### WORK ITEM
Among the entries below, find the lines holding "camera" and copy them.

Stored items
* * *
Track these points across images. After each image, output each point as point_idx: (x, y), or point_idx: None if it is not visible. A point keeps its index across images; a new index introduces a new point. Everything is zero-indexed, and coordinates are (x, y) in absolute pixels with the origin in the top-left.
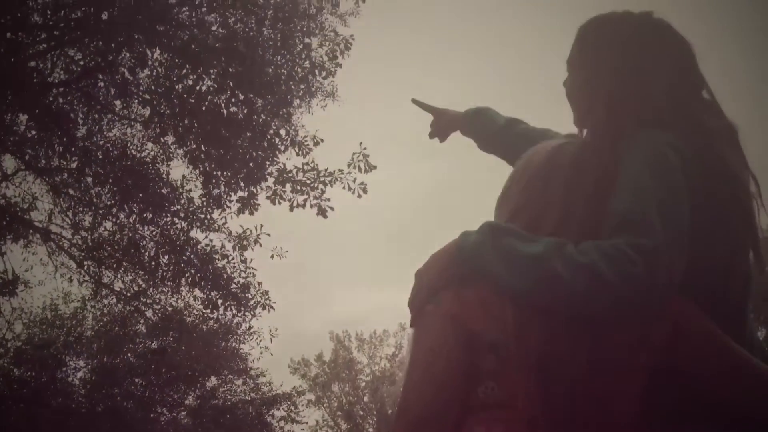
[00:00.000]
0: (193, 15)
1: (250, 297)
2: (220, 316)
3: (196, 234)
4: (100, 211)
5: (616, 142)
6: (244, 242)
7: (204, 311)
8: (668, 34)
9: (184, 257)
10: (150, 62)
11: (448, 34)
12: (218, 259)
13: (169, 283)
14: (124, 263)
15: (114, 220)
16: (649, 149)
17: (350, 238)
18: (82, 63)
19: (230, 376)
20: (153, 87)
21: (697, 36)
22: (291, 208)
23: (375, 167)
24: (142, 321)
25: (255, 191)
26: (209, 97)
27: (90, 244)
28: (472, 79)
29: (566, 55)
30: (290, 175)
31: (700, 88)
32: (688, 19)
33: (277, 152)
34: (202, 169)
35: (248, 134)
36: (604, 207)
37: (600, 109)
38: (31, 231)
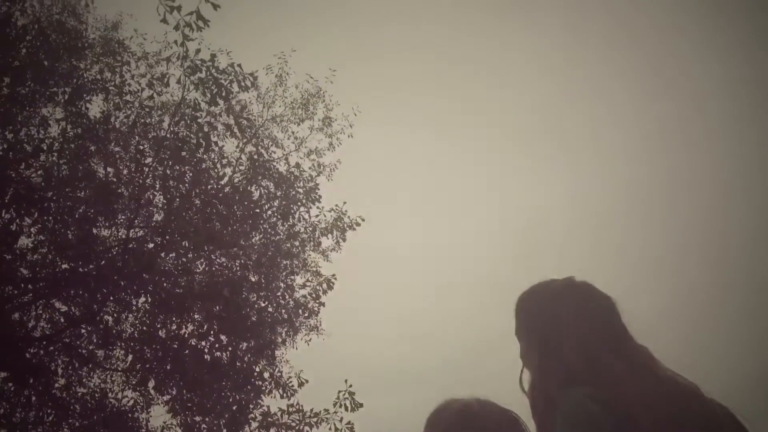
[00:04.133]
0: (179, 262)
1: None
2: None
3: None
4: None
5: (547, 406)
6: None
7: None
8: (583, 296)
9: None
10: (134, 308)
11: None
12: None
13: None
14: None
15: None
16: (568, 406)
17: None
18: (66, 313)
19: None
20: (136, 334)
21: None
22: None
23: (362, 405)
24: None
25: None
26: (192, 341)
27: None
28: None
29: None
30: (275, 418)
31: (615, 335)
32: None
33: (261, 395)
34: (182, 419)
35: (232, 376)
36: None
37: (532, 379)
38: None
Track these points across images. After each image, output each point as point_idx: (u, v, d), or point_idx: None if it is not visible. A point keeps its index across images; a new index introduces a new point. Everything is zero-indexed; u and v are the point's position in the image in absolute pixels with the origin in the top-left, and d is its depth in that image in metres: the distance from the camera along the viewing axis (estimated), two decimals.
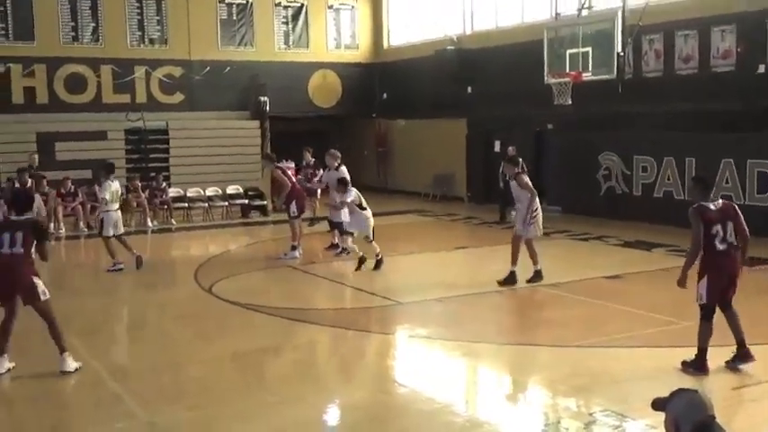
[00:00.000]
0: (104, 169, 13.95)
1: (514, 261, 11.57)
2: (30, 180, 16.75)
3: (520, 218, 11.66)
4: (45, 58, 21.88)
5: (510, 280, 11.48)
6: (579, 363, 8.03)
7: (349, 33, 26.63)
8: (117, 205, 13.76)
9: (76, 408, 7.37)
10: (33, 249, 7.78)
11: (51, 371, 7.77)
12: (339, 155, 14.82)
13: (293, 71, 25.09)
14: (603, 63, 17.46)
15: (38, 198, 14.27)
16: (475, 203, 22.30)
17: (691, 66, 16.95)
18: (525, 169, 11.93)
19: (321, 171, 16.30)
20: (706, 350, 7.40)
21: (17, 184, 16.54)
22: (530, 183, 11.62)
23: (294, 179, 15.32)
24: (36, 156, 18.80)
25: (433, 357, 8.77)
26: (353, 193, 13.13)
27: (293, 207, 14.55)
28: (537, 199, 11.64)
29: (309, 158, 17.46)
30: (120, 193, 14.02)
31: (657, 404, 3.39)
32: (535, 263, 11.59)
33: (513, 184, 11.75)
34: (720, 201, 7.65)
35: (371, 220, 13.14)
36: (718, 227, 7.38)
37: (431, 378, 7.85)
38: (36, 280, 7.76)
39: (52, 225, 18.09)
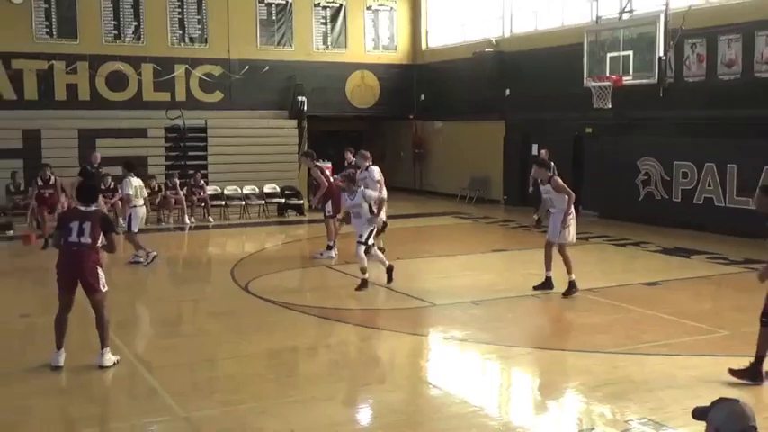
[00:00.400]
0: (125, 167, 14.24)
1: (548, 267, 11.35)
2: (52, 176, 16.92)
3: (554, 223, 11.23)
4: (87, 56, 22.21)
5: (546, 285, 11.36)
6: (616, 369, 7.93)
7: (387, 34, 26.65)
8: (142, 201, 13.99)
9: (114, 401, 7.45)
10: (100, 240, 7.90)
11: (87, 364, 7.87)
12: (369, 155, 14.74)
13: (331, 71, 25.18)
14: (645, 67, 17.29)
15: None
16: (511, 206, 22.20)
17: (734, 71, 16.69)
18: (556, 172, 11.68)
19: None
20: (764, 358, 7.26)
21: (40, 182, 16.75)
22: (565, 185, 11.23)
23: (331, 179, 15.33)
24: (98, 154, 19.01)
25: (467, 360, 8.73)
26: (358, 196, 11.74)
27: (329, 207, 14.58)
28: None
29: (351, 158, 17.49)
30: (143, 188, 14.23)
31: (698, 413, 3.33)
32: (569, 272, 11.10)
33: (546, 188, 11.23)
34: None
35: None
36: None
37: (465, 381, 7.82)
38: (100, 271, 7.87)
39: None
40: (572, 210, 11.12)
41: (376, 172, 14.26)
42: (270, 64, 24.22)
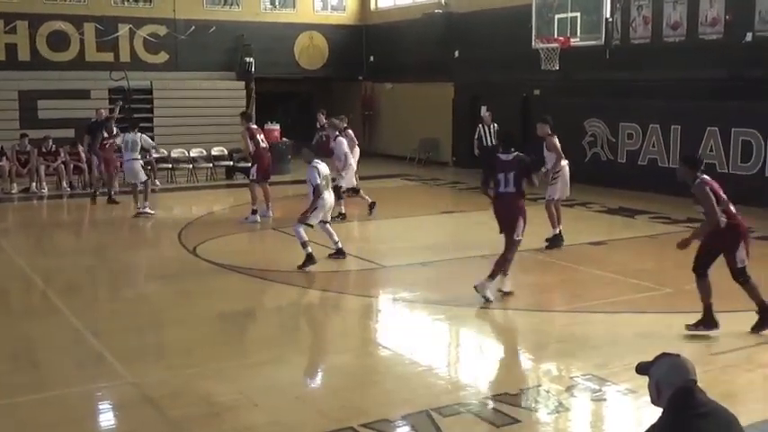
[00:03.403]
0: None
1: (553, 225, 11.77)
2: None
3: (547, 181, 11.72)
4: (27, 15, 21.54)
5: (554, 242, 11.70)
6: (562, 328, 8.08)
7: None
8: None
9: (59, 367, 7.33)
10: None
11: (31, 333, 7.71)
12: (340, 124, 14.52)
13: (279, 32, 24.80)
14: (592, 29, 17.44)
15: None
16: (460, 168, 22.26)
17: (678, 33, 16.87)
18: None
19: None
20: (711, 305, 7.49)
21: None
22: (558, 146, 11.63)
23: (265, 142, 14.87)
24: (103, 111, 18.39)
25: (416, 320, 8.79)
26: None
27: (253, 170, 14.34)
28: (563, 162, 11.72)
29: (323, 120, 17.42)
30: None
31: (641, 368, 3.41)
32: (553, 226, 11.72)
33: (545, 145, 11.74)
34: None
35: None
36: None
37: (414, 341, 7.87)
38: (519, 221, 8.41)
39: (34, 184, 17.99)
40: (559, 167, 11.65)
41: (341, 143, 13.89)
42: (217, 24, 23.76)
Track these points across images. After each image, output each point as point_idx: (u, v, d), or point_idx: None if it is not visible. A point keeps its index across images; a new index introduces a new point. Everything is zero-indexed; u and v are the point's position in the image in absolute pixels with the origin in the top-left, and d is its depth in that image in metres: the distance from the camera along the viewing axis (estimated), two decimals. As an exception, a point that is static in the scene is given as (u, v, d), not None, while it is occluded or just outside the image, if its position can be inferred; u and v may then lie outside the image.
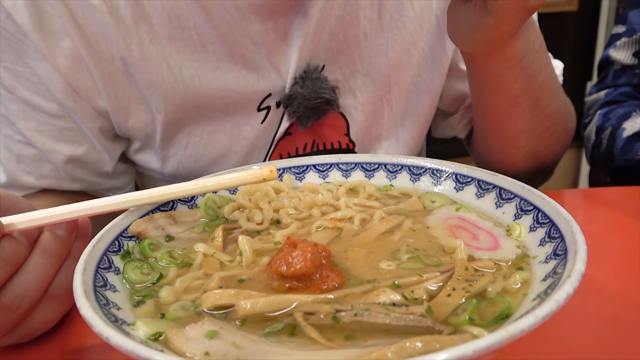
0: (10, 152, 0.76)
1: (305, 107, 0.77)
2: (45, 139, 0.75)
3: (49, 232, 0.49)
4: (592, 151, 1.14)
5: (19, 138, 0.75)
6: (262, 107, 0.78)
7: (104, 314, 0.40)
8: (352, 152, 0.86)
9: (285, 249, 0.47)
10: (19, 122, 0.74)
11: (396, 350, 0.35)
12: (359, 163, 0.69)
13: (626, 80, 1.15)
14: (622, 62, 1.14)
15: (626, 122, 1.06)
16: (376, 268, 0.48)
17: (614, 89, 1.16)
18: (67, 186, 0.81)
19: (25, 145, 0.76)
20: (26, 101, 0.73)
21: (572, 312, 0.54)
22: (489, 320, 0.40)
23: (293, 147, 0.83)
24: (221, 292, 0.44)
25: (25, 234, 0.48)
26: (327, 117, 0.81)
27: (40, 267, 0.48)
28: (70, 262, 0.52)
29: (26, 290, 0.48)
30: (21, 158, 0.77)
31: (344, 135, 0.84)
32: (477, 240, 0.51)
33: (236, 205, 0.61)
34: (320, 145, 0.84)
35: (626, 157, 1.05)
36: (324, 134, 0.83)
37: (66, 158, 0.77)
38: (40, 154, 0.76)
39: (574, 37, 2.94)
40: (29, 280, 0.48)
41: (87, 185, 0.83)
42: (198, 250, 0.53)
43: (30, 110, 0.74)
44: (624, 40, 1.14)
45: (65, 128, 0.76)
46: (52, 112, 0.75)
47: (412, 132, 0.88)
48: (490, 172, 0.58)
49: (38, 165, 0.77)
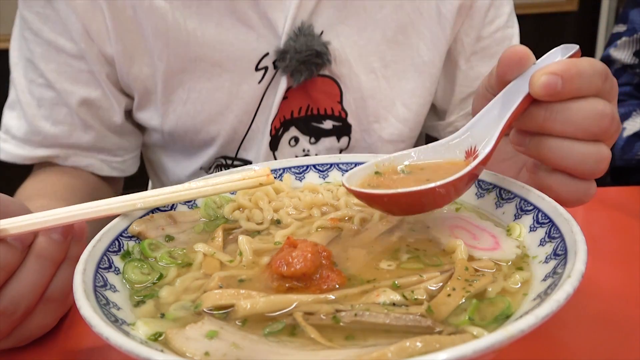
* * *
### COMPLETED TASK
Track these points across images. After each image, output each point as point_idx: (u, v, d), or point_idx: None if it is not visible. A point keeps its index across images; a new index introduces a new point. Everything is zero-indexed; u and v are the point's position in the image in absolute pixels with the origin in the top-left, and d is its depth in that image in metres: the distance from the camera along the viewing axis (estimated), two decimals.
Track these points across images. After each image, output each point as point_idx: (u, v, d), or point_idx: None if it is not visible. A point keeps its index across images; a new index introduces a new point. Everything is zero-indexed; u and v are the point's position in the image in absolute pixels with the origin in the top-left, and d is its depth in that image in metres: the distance from the camera along the viewing axis (estimated), two decimals. As an exception, a point that is static in the scene is given as (u, v, d), not None, while it is occluded or just outside the image, if its position can be inferred; u and v may then lie outside the image.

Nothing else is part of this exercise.